## DOCUMENT PASSAGE:
** Begin **

In a letter to the editor, Kelly Clune made many either blatantly false or misleading statements about nuclear energy versus so-called renewables (i.e., wind and solar).

Nuclear plants are the second least expensive form of power in Ontario. Water power is slightly cheaper, but almost all of Ontario’s commercially viable water generation capability is already developed.

Between November 2016 and October 2017, under the former Liberal government of Kathleen Wynne, Ontarians paid a rate paid to wind generators in Ontario of 14 cents per kilowatt hour.

Nuclear and hydro generators in Ontario, despite providing the majority of electricity output, received much lower rates compared to ‘renewable’ generators. Specifically, the rate paid to solar generators was more than seven times the rate paid to nuclear generators and more than eight times the rate paid to hydroelectric generators.

These results show there’s a substantial price difference between rates paid to wind, solar and biofuel generators and those paid to other generators. The high cost for renewable sources is even more extreme when you consider that in 2016, combined solar, wind and biomass generated less than seven per cent of electricity in Ontario.

Nuclear, like natural gas and hydroelectric, is a safe, reliable, concentrated form of energy that uses fewer finite natural resources (including land) and disturbs less land per kilowatt hour than diffuse energy sources like wind and solar. Nuclear produces cheaper, reliable electricity when demand is high due to weather extremes of cold and heat. Nuclear does not need natural gas to back it up during peak demand like wind and solar do.

Here in Alberta, the former NDP regime in its infinite stupidity decided to close all of our coal-fired power generation plants and replace them with wind turbine farms. This disastrous, ideologically driven idea eliminated hundreds of mortgage-paying unionized jobs, and quadrupled our monthly energy bills. Alberta used to be energy independent, but whenever we get one of our famous Prairie cold snaps when temperatures plummet to -30 degrees Celsius, our wind turbines stop producing electricity and we are forced to buy power from neighbouring Saskatchewan and Montana, which generate power from coal, by the way. The same thing happens when we hit plus-30 — demand increases and electricity production comes crashing to a halt.

Nuclear is also greener and more sustainable than wind and solar. Nuclear energy provides more than 10 per cent of the world’s electricity. That’s almost twice the electricity generated by solar, wind and tidal energy combined. In Canada, nuclear energy provides 16 per cent of the country’s electricity. Ontario produces nearly all of Canada’s nuclear energy.

** End **

## EXERCISES:
A) According to the nuclear energy letter, what rate per kilowatt hour did Ontarians pay wind generators between November 2016 and October 2017?
B) Write the next part of the nuclear energy letter, picking up right after its final sentence.
The records that follow aren't needed for anything here.

## EXCERPTED DATA:
** Begin **

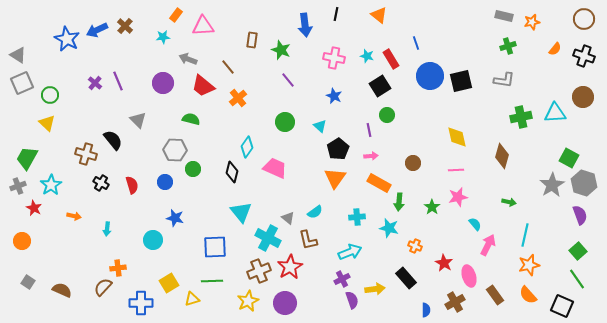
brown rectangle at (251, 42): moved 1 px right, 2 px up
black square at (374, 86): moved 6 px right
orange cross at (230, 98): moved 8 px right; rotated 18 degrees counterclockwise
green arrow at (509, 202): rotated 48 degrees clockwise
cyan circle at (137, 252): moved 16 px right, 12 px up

** End **

## RESPONSES TO THE TASKS:
A) 14 cents per kilowatt hour.

B)
A 2013 study by NASA found nuclear energy to be far less dangerous than other sources of electricity. In fact, the study estimates that nuclear energy causes the fewest deaths per unit of energy produced.

A University of Michigan study has concluded that it is impossible to mine enough copper to meet the push for an electric vehicle transition along with wind and solar. Not only can't it meet the copper needed for the vehicles themselves, but the power grid would be lacking as well. This is why the renewable claim is blatantly misleading.

Because wind and solar are not concentrated forms of energy, they require much more land to produce smaller amounts of energy. This is in addition to all the rare earth metals with open-pit mines and tailings ponds spewing heavy metal poison into rivers in developing countries just so Westerners can feel good about themselves. It is virtue signalling, plain and simple.

Canadians have suffered through nearly a decade of Justine Trudeau’s inflationary policies that have deliberately eroded living standards across our country. Few things governments can do hurt working Canadians more than the rising cost of energy born out of ideology rather than practical concerns.

Providing cheap, reliable energy should be a human right. That means tapping what is most readily available locally. In Alberta, it’s natural gas. In Saskatchewan, it’s coal. In Quebec, it is hydroelectric.

Ontario has a competitive advantage over other provinces with nuclear technology. And SMR technology looks promising.

I commend the Ontario premier for putting the practical interests of the people ahead of ideology. Ontarians are entitled to the cheapest and most reliable electricity possible.